* _Provided entries_
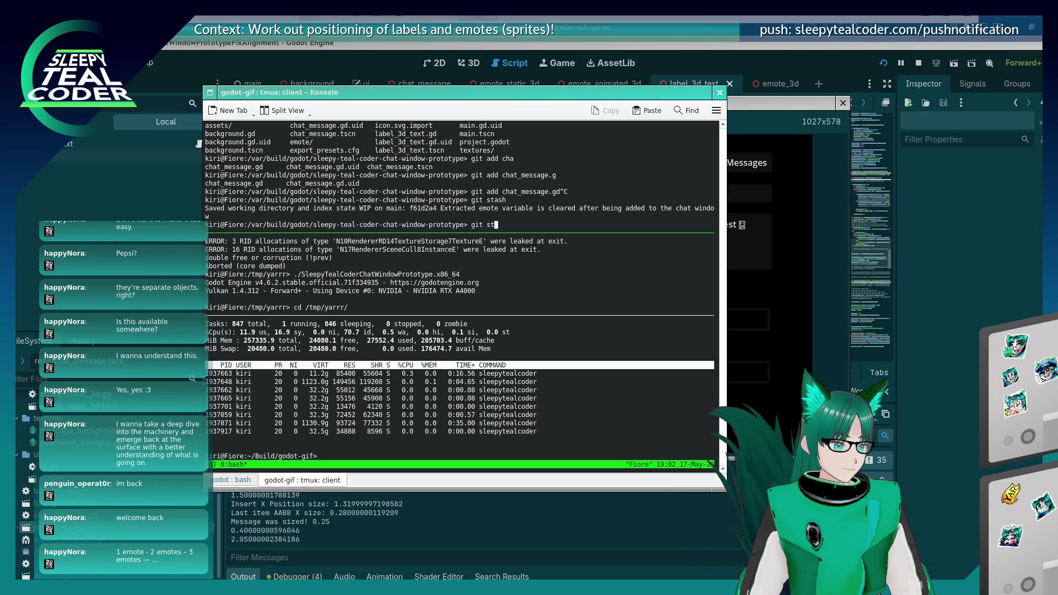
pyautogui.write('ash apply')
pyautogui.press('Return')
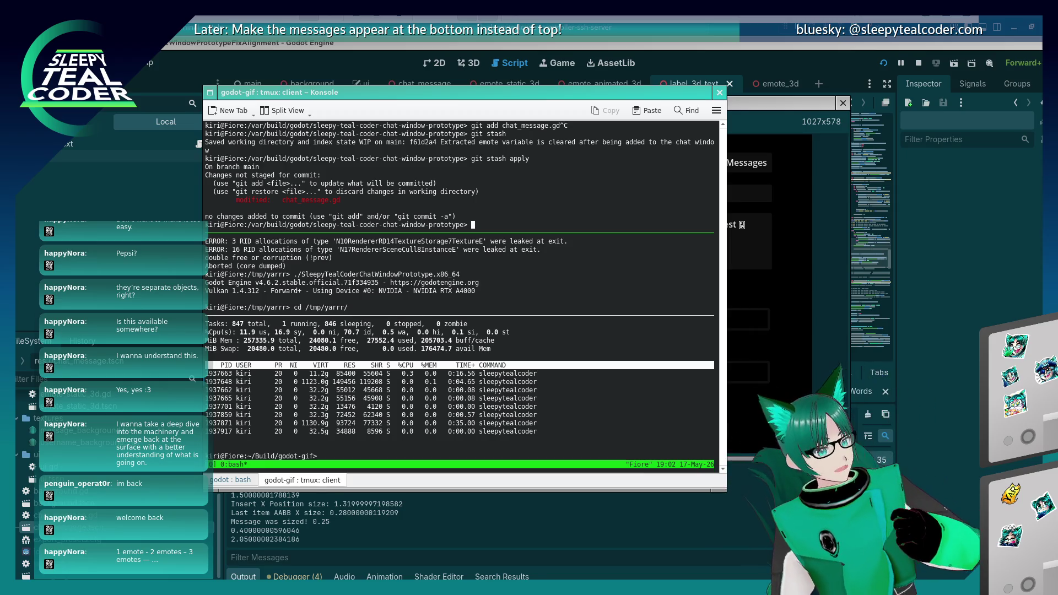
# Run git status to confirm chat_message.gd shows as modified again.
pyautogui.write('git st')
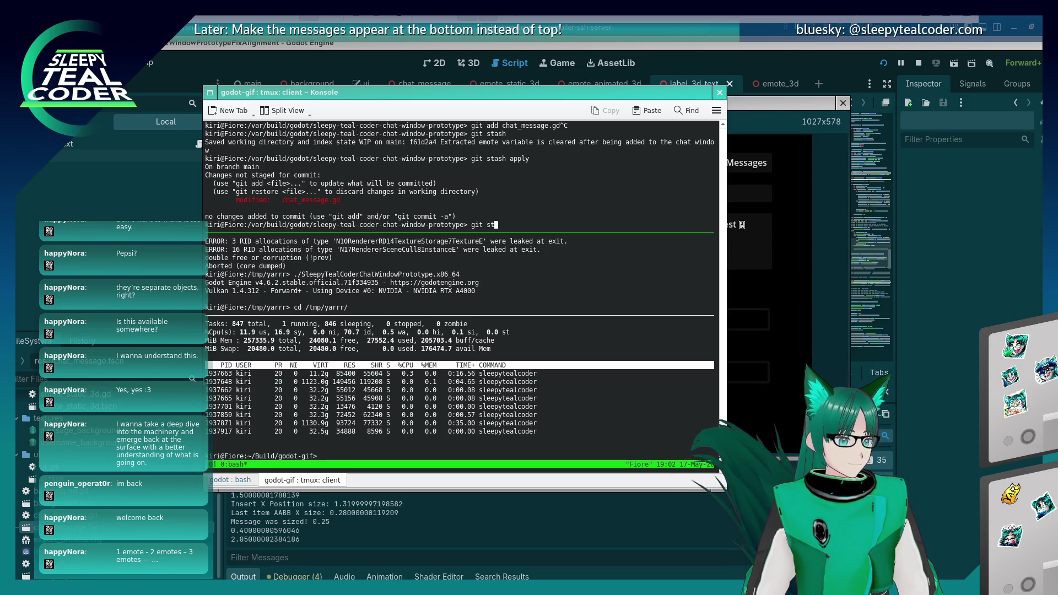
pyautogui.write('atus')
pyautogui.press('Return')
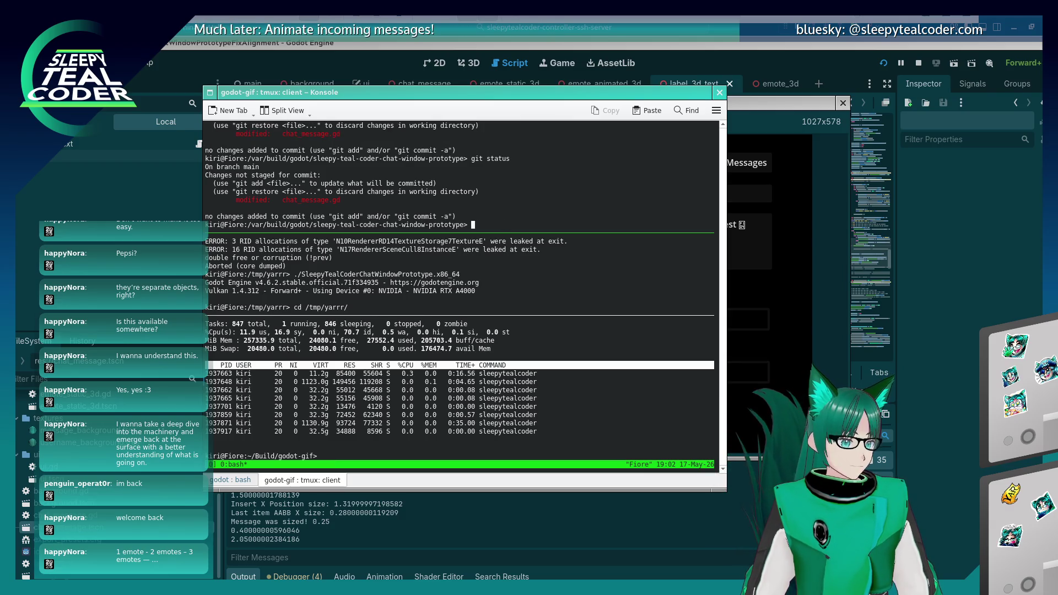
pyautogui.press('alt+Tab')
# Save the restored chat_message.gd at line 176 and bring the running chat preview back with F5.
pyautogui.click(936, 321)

...

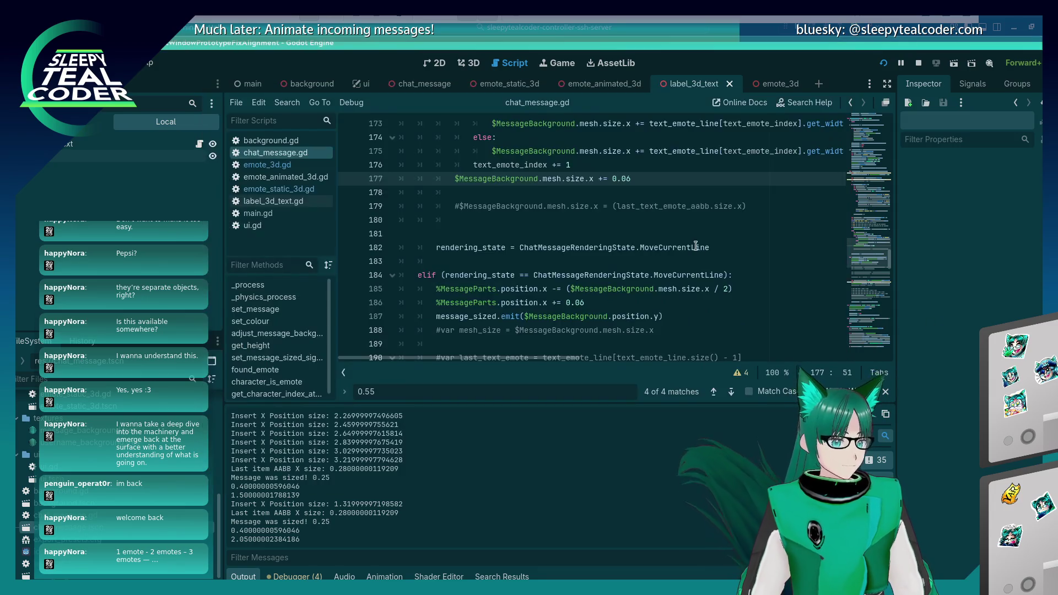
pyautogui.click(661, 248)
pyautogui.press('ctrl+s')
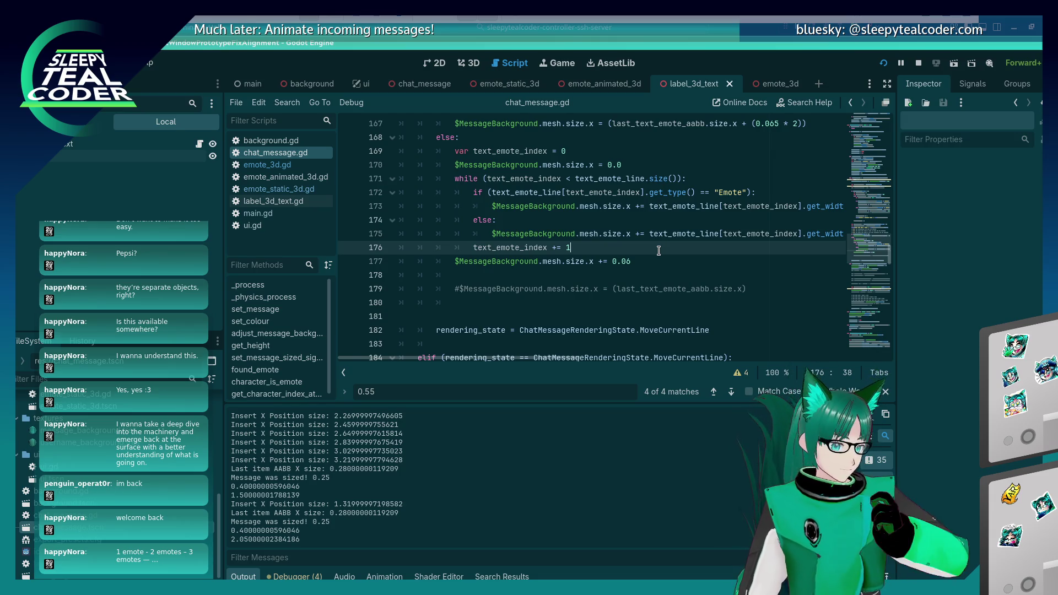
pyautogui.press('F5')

* _Activity_
Copy each line from the data above that includes "click".

* _Task answer_
pyautogui.click(936, 321)
pyautogui.click(661, 248)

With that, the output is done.